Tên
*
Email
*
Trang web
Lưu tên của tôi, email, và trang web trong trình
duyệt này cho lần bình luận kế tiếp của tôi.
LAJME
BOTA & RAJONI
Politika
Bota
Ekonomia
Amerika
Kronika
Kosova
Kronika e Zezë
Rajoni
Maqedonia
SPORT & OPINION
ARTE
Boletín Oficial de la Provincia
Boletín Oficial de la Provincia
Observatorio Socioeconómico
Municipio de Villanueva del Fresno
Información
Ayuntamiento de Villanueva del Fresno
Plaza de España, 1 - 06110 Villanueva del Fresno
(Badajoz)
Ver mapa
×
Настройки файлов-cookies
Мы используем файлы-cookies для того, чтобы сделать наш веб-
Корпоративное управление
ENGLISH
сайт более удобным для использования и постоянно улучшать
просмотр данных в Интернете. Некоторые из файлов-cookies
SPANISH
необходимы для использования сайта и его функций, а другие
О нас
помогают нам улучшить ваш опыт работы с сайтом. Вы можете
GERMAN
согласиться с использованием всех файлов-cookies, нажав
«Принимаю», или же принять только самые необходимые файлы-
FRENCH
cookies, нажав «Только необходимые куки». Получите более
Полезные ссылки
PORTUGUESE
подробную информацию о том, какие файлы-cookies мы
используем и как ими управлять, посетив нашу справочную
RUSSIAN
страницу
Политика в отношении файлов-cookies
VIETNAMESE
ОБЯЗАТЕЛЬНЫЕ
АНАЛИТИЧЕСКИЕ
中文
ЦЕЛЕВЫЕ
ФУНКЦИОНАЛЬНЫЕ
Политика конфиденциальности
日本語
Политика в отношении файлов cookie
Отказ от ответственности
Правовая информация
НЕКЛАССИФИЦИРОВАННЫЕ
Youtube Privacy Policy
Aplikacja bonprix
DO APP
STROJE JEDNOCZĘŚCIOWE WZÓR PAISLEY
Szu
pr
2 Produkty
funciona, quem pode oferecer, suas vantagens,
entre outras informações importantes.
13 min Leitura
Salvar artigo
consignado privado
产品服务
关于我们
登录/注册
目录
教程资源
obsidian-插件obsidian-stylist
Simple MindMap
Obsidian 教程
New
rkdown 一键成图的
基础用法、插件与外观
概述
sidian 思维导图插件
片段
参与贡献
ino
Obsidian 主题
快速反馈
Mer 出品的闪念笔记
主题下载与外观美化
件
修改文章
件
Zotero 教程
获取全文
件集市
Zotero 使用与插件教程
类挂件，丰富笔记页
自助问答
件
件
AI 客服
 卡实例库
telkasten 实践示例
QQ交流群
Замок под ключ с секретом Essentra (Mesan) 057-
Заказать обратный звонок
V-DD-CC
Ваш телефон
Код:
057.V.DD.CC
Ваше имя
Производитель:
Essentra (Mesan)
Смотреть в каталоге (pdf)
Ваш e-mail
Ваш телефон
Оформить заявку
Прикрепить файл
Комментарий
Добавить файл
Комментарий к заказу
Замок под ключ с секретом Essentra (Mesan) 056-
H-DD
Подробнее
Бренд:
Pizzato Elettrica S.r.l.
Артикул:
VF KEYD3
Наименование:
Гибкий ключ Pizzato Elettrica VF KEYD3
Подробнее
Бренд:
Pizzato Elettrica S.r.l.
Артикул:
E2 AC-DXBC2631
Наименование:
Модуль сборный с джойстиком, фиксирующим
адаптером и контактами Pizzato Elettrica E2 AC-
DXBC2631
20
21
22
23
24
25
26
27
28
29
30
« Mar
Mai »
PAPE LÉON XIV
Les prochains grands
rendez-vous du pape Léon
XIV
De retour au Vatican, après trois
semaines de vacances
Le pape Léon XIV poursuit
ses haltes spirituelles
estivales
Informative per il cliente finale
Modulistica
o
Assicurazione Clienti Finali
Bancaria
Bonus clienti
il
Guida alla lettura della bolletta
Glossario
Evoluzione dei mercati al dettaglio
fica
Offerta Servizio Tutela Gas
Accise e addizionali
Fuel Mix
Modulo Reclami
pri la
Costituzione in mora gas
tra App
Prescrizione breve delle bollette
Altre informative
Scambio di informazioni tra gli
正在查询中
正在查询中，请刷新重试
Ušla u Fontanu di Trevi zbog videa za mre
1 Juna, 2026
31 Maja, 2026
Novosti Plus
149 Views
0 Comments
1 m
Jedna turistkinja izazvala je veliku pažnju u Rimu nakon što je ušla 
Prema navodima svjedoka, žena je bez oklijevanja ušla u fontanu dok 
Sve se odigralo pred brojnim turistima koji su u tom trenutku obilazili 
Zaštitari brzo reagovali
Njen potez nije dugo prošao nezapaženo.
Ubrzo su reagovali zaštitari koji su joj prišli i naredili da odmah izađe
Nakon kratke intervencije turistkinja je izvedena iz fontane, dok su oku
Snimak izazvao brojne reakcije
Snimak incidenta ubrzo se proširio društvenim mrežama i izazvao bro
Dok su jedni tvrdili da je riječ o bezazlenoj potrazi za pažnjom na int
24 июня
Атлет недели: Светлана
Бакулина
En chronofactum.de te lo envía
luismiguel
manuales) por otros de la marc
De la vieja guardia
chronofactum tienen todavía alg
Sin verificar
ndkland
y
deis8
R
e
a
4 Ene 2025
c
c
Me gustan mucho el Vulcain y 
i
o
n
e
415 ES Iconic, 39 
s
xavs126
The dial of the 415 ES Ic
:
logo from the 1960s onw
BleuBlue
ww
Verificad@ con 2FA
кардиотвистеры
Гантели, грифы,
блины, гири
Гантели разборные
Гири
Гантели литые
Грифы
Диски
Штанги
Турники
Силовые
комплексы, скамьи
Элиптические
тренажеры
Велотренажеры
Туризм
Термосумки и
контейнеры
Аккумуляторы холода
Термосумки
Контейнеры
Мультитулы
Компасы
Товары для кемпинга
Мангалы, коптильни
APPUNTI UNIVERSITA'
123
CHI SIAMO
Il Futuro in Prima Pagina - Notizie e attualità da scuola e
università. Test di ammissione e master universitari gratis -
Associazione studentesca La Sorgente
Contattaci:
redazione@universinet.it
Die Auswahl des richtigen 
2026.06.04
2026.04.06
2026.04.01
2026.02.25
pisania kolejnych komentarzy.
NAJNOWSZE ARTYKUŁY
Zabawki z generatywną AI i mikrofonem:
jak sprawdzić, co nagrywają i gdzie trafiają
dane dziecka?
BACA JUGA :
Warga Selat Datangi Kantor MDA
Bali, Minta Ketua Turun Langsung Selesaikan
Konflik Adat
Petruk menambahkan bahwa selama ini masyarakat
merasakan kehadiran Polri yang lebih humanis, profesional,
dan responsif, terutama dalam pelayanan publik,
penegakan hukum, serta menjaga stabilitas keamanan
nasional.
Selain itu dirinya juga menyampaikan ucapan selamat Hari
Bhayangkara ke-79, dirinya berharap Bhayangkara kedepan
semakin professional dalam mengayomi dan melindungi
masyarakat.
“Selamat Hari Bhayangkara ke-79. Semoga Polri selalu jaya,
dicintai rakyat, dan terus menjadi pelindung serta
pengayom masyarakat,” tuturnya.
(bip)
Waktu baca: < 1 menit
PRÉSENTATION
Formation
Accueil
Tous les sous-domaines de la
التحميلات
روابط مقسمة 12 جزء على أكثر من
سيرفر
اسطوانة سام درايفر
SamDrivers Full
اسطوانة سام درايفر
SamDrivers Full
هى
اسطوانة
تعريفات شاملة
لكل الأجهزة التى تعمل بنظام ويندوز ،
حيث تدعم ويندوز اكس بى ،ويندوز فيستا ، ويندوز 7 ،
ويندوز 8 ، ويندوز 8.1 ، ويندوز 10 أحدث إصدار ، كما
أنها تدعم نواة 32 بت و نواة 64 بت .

*Task requirements*:
Transcribe every line of text in all of the records above, keeping each line exactly as it appears.

*Result*:
Tên
*
Email
*
Trang web
Lưu tên của tôi, email, và trang web trong trình
duyệt này cho lần bình luận kế tiếp của tôi.
LAJME
BOTA & RAJONI
Politika
Bota
Ekonomia
Amerika
Kronika
Kosova
Kronika e Zezë
Rajoni
Maqedonia
SPORT & OPINION
ARTE
Boletín Oficial de la Provincia
Boletín Oficial de la Provincia
Observatorio Socioeconómico
Municipio de Villanueva del Fresno
Información
Ayuntamiento de Villanueva del Fresno
Plaza de España, 1 - 06110 Villanueva del Fresno
(Badajoz)
Ver mapa
×
Настройки файлов-cookies
Мы используем файлы-cookies для того, чтобы сделать наш веб-
Корпоративное управление
ENGLISH
сайт более удобным для использования и постоянно улучшать
просмотр данных в Интернете. Некоторые из файлов-cookies
SPANISH
необходимы для использования сайта и его функций, а другие
О нас
помогают нам улучшить ваш опыт работы с сайтом. Вы можете
GERMAN
согласиться с использованием всех файлов-cookies, нажав
«Принимаю», или же принять только самые необходимые файлы-
FRENCH
cookies, нажав «Только необходимые куки». Получите более
Полезные ссылки
PORTUGUESE
подробную информацию о том, какие файлы-cookies мы
используем и как ими управлять, посетив нашу справочную
RUSSIAN
страницу
Политика в отношении файлов-cookies
VIETNAMESE
ОБЯЗАТЕЛЬНЫЕ
АНАЛИТИЧЕСКИЕ
中文
ЦЕЛЕВЫЕ
ФУНКЦИОНАЛЬНЫЕ
Политика конфиденциальности
日本語
Политика в отношении файлов cookie
Отказ от ответственности
Правовая информация
НЕКЛАССИФИЦИРОВАННЫЕ
Youtube Privacy Policy
Aplikacja bonprix
DO APP
STROJE JEDNOCZĘŚCIOWE WZÓR PAISLEY
Szu
pr
2 Produkty
funciona, quem pode oferecer, suas vantagens,
entre outras informações importantes.
13 min Leitura
Salvar artigo
consignado privado
产品服务
关于我们
登录/注册
目录
教程资源
obsidian-插件obsidian-stylist
Simple MindMap
Obsidian 教程
New
rkdown 一键成图的
基础用法、插件与外观
概述
sidian 思维导图插件
片段
参与贡献
ino
Obsidian 主题
快速反馈
Mer 出品的闪念笔记
主题下载与外观美化
件
修改文章
件
Zotero 教程
获取全文
件集市
Zotero 使用与插件教程
类挂件，丰富笔记页
自助问答
件
件
AI 客服
 卡实例库
telkasten 实践示例
QQ交流群
Замок под ключ с секретом Essentra (Mesan) 057-
Заказать обратный звонок
V-DD-CC
Ваш телефон
Код:
057.V.DD.CC
Ваше имя
Производитель:
Essentra (Mesan)
Смотреть в каталоге (pdf)
Ваш e-mail
Ваш телефон
Оформить заявку
Прикрепить файл
Комментарий
Добавить файл
Комментарий к заказу
Замок под ключ с секретом Essentra (Mesan) 056-
H-DD
Подробнее
Бренд:
Pizzato Elettrica S.r.l.
Артикул:
VF KEYD3
Наименование:
Гибкий ключ Pizzato Elettrica VF KEYD3
Подробнее
Бренд:
Pizzato Elettrica S.r.l.
Артикул:
E2 AC-DXBC2631
Наименование:
Модуль сборный с джойстиком, фиксирующим
адаптером и контактами Pizzato Elettrica E2 AC-
DXBC2631
20
21
22
23
24
25
26
27
28
29
30
« Mar
Mai »
PAPE LÉON XIV
Les prochains grands
rendez-vous du pape Léon
XIV
De retour au Vatican, après trois
semaines de vacances
Le pape Léon XIV poursuit
ses haltes spirituelles
estivales
Informative per il cliente finale
Modulistica
o
Assicurazione Clienti Finali
Bancaria
Bonus clienti
il
Guida alla lettura della bolletta
Glossario
Evoluzione dei mercati al dettaglio
fica
Offerta Servizio Tutela Gas
Accise e addizionali
Fuel Mix
Modulo Reclami
pri la
Costituzione in mora gas
tra App
Prescrizione breve delle bollette
Altre informative
Scambio di informazioni tra gli
正在查询中
正在查询中，请刷新重试
Ušla u Fontanu di Trevi zbog videa za mre
1 Juna, 2026
31 Maja, 2026
Novosti Plus
149 Views
0 Comments
1 m
Jedna turistkinja izazvala je veliku pažnju u Rimu nakon što je ušla 
Prema navodima svjedoka, žena je bez oklijevanja ušla u fontanu dok 
Sve se odigralo pred brojnim turistima koji su u tom trenutku obilazili 
Zaštitari brzo reagovali
Njen potez nije dugo prošao nezapaženo.
Ubrzo su reagovali zaštitari koji su joj prišli i naredili da odmah izađe
Nakon kratke intervencije turistkinja je izvedena iz fontane, dok su oku
Snimak izazvao brojne reakcije
Snimak incidenta ubrzo se proširio društvenim mrežama i izazvao bro
Dok su jedni tvrdili da je riječ o bezazlenoj potrazi za pažnjom na int
24 июня
Атлет недели: Светлана
Бакулина
En chronofactum.de te lo envía
luismiguel
manuales) por otros de la marc
De la vieja guardia
chronofactum tienen todavía alg
Sin verificar
ndkland
y
deis8
R
e
a
4 Ene 2025
c
c
Me gustan mucho el Vulcain y 
i
o
n
e
415 ES Iconic, 39 
s
xavs126
The dial of the 415 ES Ic
:
logo from the 1960s onw
BleuBlue
ww
Verificad@ con 2FA
кардиотвистеры
Гантели, грифы,
блины, гири
Гантели разборные
Гири
Гантели литые
Грифы
Диски
Штанги
Турники
Силовые
комплексы, скамьи
Элиптические
тренажеры
Велотренажеры
Туризм
Термосумки и
контейнеры
Аккумуляторы холода
Термосумки
Контейнеры
Мультитулы
Компасы
Товары для кемпинга
Мангалы, коптильни
APPUNTI UNIVERSITA'
123
CHI SIAMO
Il Futuro in Prima Pagina - Notizie e attualità da scuola e
università. Test di ammissione e master universitari gratis -
Associazione studentesca La Sorgente
Contattaci:
redazione@universinet.it
Die Auswahl des richtigen 
2026.06.04
2026.04.06
2026.04.01
2026.02.25
pisania kolejnych komentarzy.
NAJNOWSZE ARTYKUŁY
Zabawki z generatywną AI i mikrofonem:
jak sprawdzić, co nagrywają i gdzie trafiają
dane dziecka?
BACA JUGA :
Warga Selat Datangi Kantor MDA
Bali, Minta Ketua Turun Langsung Selesaikan
Konflik Adat
Petruk menambahkan bahwa selama ini masyarakat
merasakan kehadiran Polri yang lebih humanis, profesional,
dan responsif, terutama dalam pelayanan publik,
penegakan hukum, serta menjaga stabilitas keamanan
nasional.
Selain itu dirinya juga menyampaikan ucapan selamat Hari
Bhayangkara ke-79, dirinya berharap Bhayangkara kedepan
semakin professional dalam mengayomi dan melindungi
masyarakat.
“Selamat Hari Bhayangkara ke-79. Semoga Polri selalu jaya,
dicintai rakyat, dan terus menjadi pelindung serta
pengayom masyarakat,” tuturnya.
(bip)
Waktu baca: < 1 menit
PRÉSENTATION
Formation
Accueil
Tous les sous-domaines de la
التحميلات
روابط مقسمة 12 جزء على أكثر من
سيرفر
اسطوانة سام درايفر
SamDrivers Full
اسطوانة سام درايفر
SamDrivers Full
هى
اسطوانة
تعريفات شاملة
لكل الأجهزة التى تعمل بنظام ويندوز ،
حيث تدعم ويندوز اكس بى ،ويندوز فيستا ، ويندوز 7 ،
ويندوز 8 ، ويندوز 8.1 ، ويندوز 10 أحدث إصدار ، كما
أنها تدعم نواة 32 بت و نواة 64 بت .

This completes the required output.